Bausch & Lomb, which also makes contact lenses, ophthalmic drugs and vision-correction surgical instruments, said late Monday it would temporarily suspend U.S. shipments of its ReNu with MoistureLoc contact lens solution made at its Greenville, S.C., plant.

Fungus symptoms can include blurry vision, pain or redness, increased sensitivity to light and excessive discharge from the eye. It is not transmitted from person to person.

Ford Motor Co. said Tuesday that it was recalling nearly 20,000 Mustang Cobra sports cars after receiving complaints that the back of the accelerator pedal could become caught in the floor carpeting and lead to a crash.

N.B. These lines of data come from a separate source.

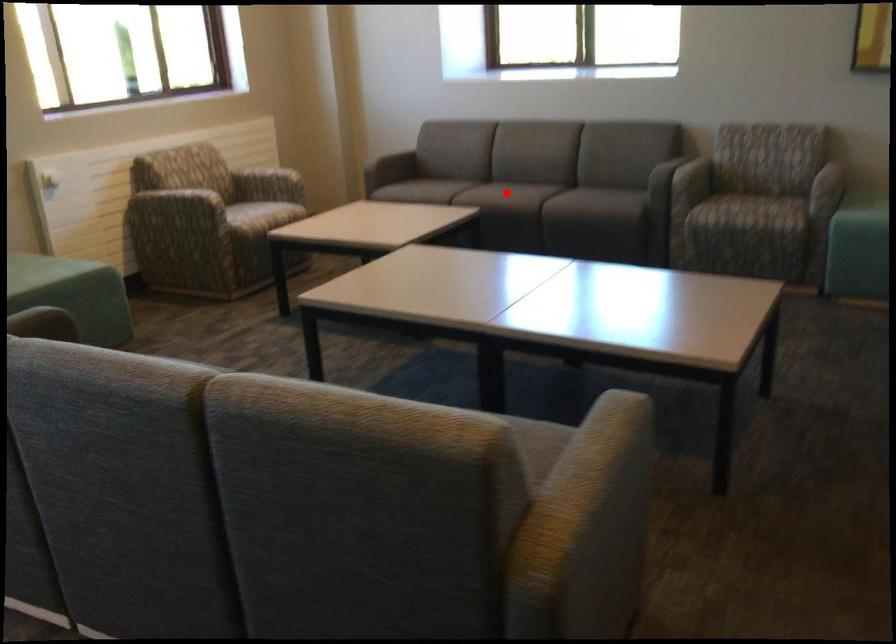
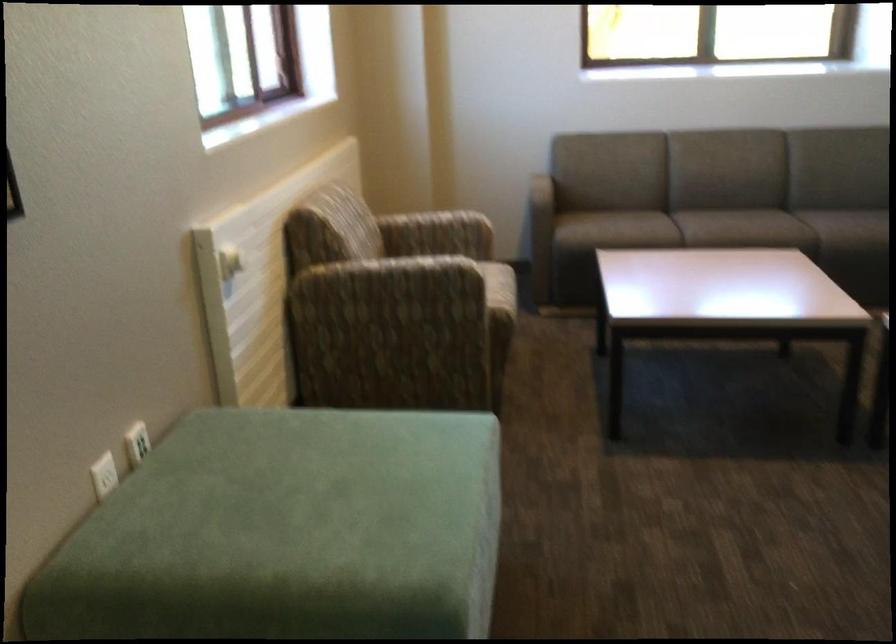
Question: I am providing you with two images of the same scene from different viewpoints. In image1, a red point is highlighted. Considering the same 3D point in image2, which of the following is correct?

Choices:
 (A) It is closer
 (B) It is farther

Answer: (A)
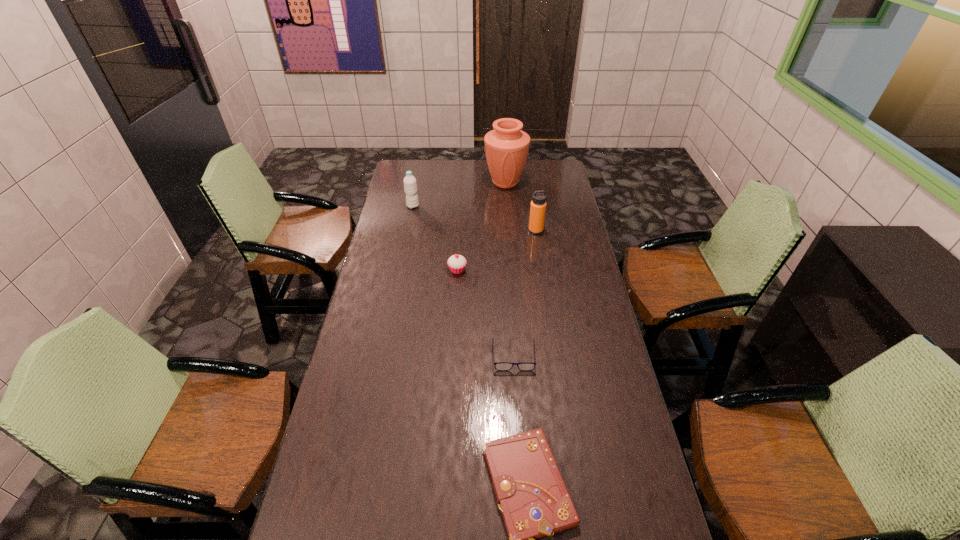
In the image, there is a desktop. Identify the location of vacant space at the far right corner. This screenshot has width=960, height=540. (547, 166).

The width and height of the screenshot is (960, 540). I want to click on vacant area between the fifth nearest object and the cupcake, so click(x=435, y=238).

Find the location of a particular element. This screenshot has width=960, height=540. free spot between the third nearest object and the tallest object is located at coordinates (481, 226).

Where is `free space between the farthest object and the second nearest object`? free space between the farthest object and the second nearest object is located at coordinates (510, 269).

You are a GUI agent. You are given a task and a screenshot of the screen. Output one action in this format:
    pyautogui.click(x=<x>, y=<y>)
    Task: Click on the empty space that is in between the second farthest object and the vase
    This screenshot has height=540, width=960.
    Given the screenshot: What is the action you would take?
    pyautogui.click(x=459, y=194)

Where is `vacant space that's between the third nearest object and the third farthest object`? The height and width of the screenshot is (540, 960). vacant space that's between the third nearest object and the third farthest object is located at coordinates (496, 251).

Locate an element on the screen. This screenshot has width=960, height=540. unoccupied position between the thermos bottle and the spectacles is located at coordinates (525, 293).

Image resolution: width=960 pixels, height=540 pixels. Find the location of `free space between the tallest object and the water bottle`. free space between the tallest object and the water bottle is located at coordinates (459, 194).

Choose which object is the fourth nearest neighbor to the notebook. Please provide its 2D coordinates. Your answer should be formatted as a tuple, i.e. [(x, y)], where the tuple contains the x and y coordinates of a point satisfying the conditions above.

[(410, 186)]

At what (x,y) coordinates should I click in order to perform the action: click on the second closest object to the farthest object. Please return your answer as a coordinate pair (x, y). This screenshot has height=540, width=960. Looking at the image, I should click on (410, 186).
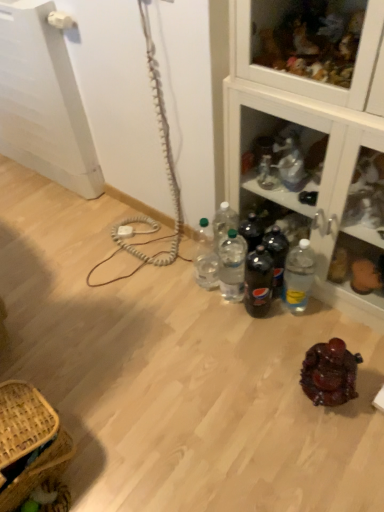
This screenshot has width=384, height=512. In order to click on vacant area situated to the left side of clear plastic bottles at center, marked as the second bottle in a left-to-right arrangement in this screenshot , I will do `click(190, 298)`.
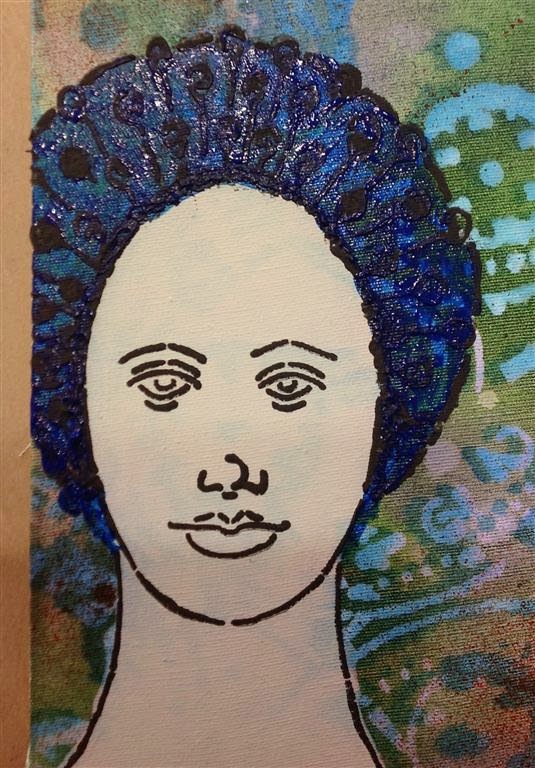
The image size is (535, 768). Find the location of `clock face`. clock face is located at coordinates (457, 435).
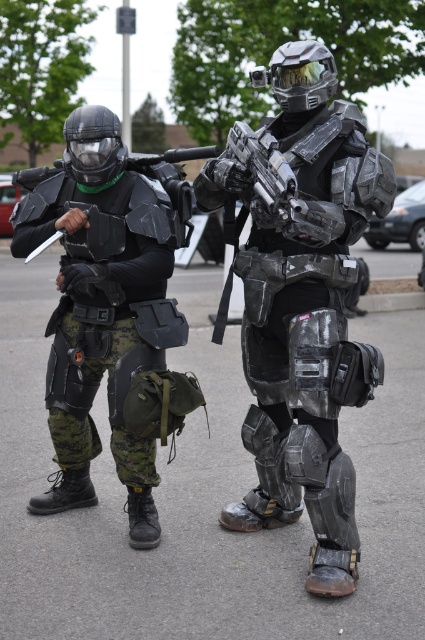
Based on the photo, you are a security guard in a high tech facility. You see the matte black armor at left and the shiny metallic gun at center. According to the security protocol, you must ensure that no unauthorized weapons are near restricted areas. Which object should you prioritize checking first based on their positions?

The shiny metallic gun at center should be prioritized for checking first because the matte black armor at left is positioned under it, meaning the gun is closer to the restricted area and requires immediate attention.

You are a photographer trying to capture a closeup shot of the futuristic armor details. You have two points of interest marked in the image at coordinates point (x=311, y=422) and point (x=90, y=212). Which point will appear larger in your photo?

Point (x=311, y=422) is closer to the camera than point (x=90, y=212), so it will appear larger in the photo.

You are navigating a virtual reality game and need to determine the position of the matte black armor at left relative to the center of the image. Is it closer to the top or bottom half of the image?

The matte black armor at left is located at point 0.242 on the vertical axis, which places it in the bottom half of the image.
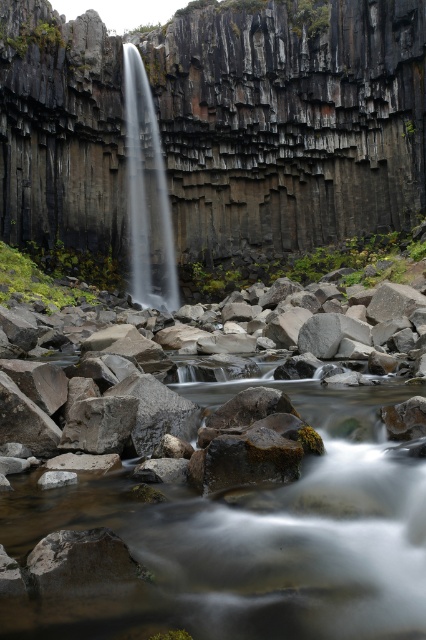
Can you confirm if smooth rock stream at center is wider than clear water at center?

In fact, smooth rock stream at center might be narrower than clear water at center.

Is smooth rock stream at center positioned before clear water at center?

Yes.

This screenshot has height=640, width=426. I want to click on smooth rock stream at center, so click(x=250, y=540).

Identify the location of smooth rock stream at center. (250, 540).

In the scene shown: Between dark gray basalt cliff at center and clear water at center, which one appears on the left side from the viewer's perspective?

Positioned to the left is clear water at center.

Between point (81, 20) and point (134, 140), which one is positioned behind?

The point (134, 140) is behind.

Is point (304, 20) closer to camera compared to point (129, 220)?

Yes.

Where is `dark gray basalt cliff at center`? The height and width of the screenshot is (640, 426). dark gray basalt cliff at center is located at coordinates (290, 122).

Is point (81, 93) more distant than point (334, 454)?

Yes, point (81, 93) is behind point (334, 454).

Can you confirm if dark gray basalt cliff at center is bigger than smooth rock stream at center?

Yes.

Does point (250, 81) come in front of point (294, 609)?

No, it is behind (294, 609).

At what (x,y) coordinates should I click in order to perform the action: click on dark gray basalt cliff at center. Please return your answer as a coordinate pair (x, y). This screenshot has height=640, width=426. Looking at the image, I should click on (290, 122).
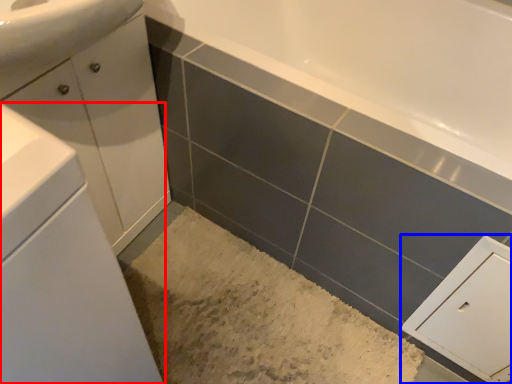
Question: Among these objects, which one is farthest to the camera, bathroom cabinet (highlighted by a red box) or cabinetry (highlighted by a blue box)?

Choices:
 (A) bathroom cabinet
 (B) cabinetry

Answer: (B)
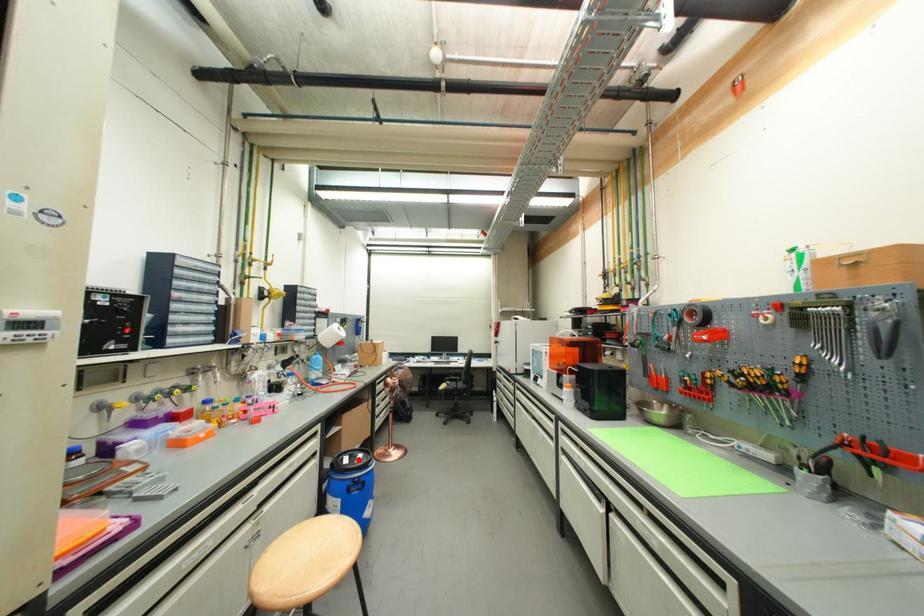
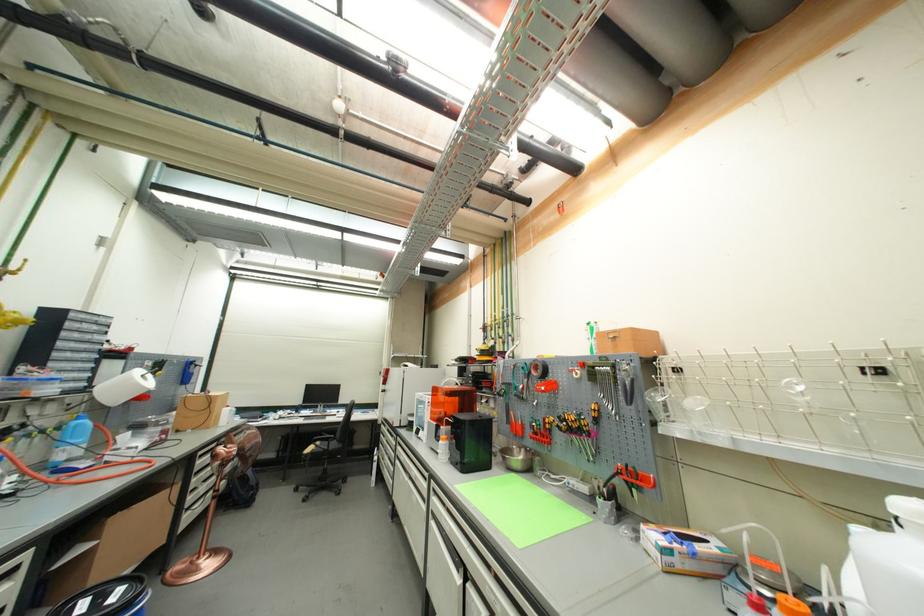
Question: I am providing you with two images of the same scene from different viewpoints. A red point is marked on the first image. Is the red point's position out of view in image 2?

Choices:
 (A) Yes
 (B) No

Answer: (B)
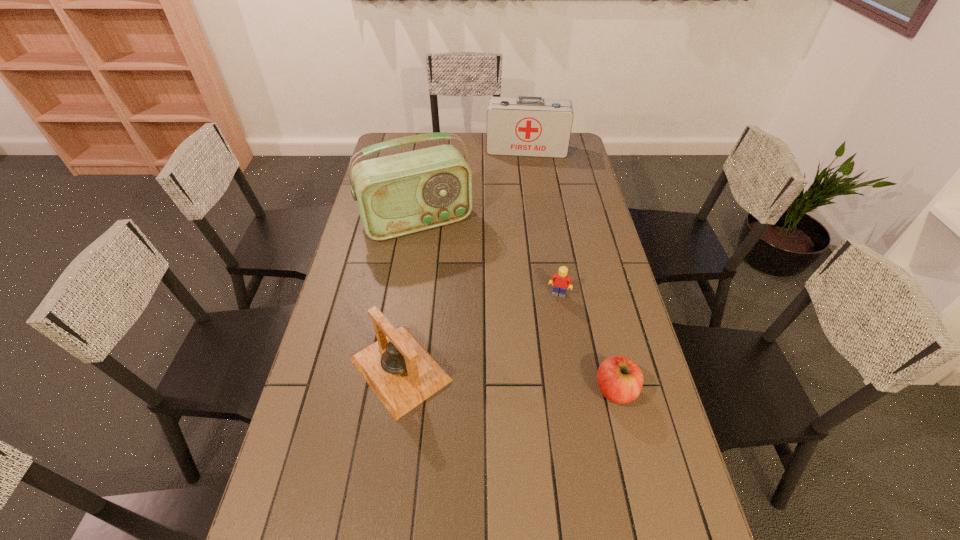
Where is `bell`? The width and height of the screenshot is (960, 540). bell is located at coordinates pos(402,374).

Identify the location of apple. Image resolution: width=960 pixels, height=540 pixels. (620, 380).

Locate an element on the screen. The width and height of the screenshot is (960, 540). the tallest object is located at coordinates 400,194.

I want to click on radio receiver, so click(x=400, y=194).

At what (x,y) coordinates should I click in order to perform the action: click on Lego. Please return your answer as a coordinate pair (x, y). Looking at the image, I should click on (561, 281).

Locate an element on the screen. The image size is (960, 540). the first-aid kit is located at coordinates tap(526, 126).

I want to click on the fourth shortest object, so click(x=526, y=126).

Locate an element on the screen. The height and width of the screenshot is (540, 960). blank space located 0.200m on the back of the third tallest object is located at coordinates (414, 278).

Locate an element on the screen. vacant space located on the left of the apple is located at coordinates (538, 390).

At what (x,y) coordinates should I click in order to perform the action: click on vacant space located on the front panel of the second farthest object. Please return your answer as a coordinate pair (x, y). Looking at the image, I should click on (470, 313).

Ford told the National Highway Traffic Safety Administration in late January that it had received about 100 complaints and allegations of two crashes and one injury. The recall affects 19,140 Mustang Cobras from the 2003 and 2004 model years.

•The Internal Revenue Service won approval from a federal court to ask PayPal to turn over information about people who might be evading taxes by hiding income in other countries, officials said Tuesday.

A federal court in San Jose, Calif., gave the IRS permission to ask PayPal Inc. — a company that enables online money transfers — for account information for American taxpayers who have bank accounts, credit cards or debit cards issued by financial institutions in more than 30 countries reputed to be tax havens.

Fidelity Investments and U.S. Trust Corp. have become the largest investors in United Airlines parent UAL Corp., new regulatory filings show, and now own one-fourth of the nation’s second-largest carrier based on revenue between them.

Fidelity bought just over 12 million shares last month for a 13 percent stake as of March 31, while U.S. Trust purchased 11.3 million shares and owns 12.2 percent of the company, according to filings Monday.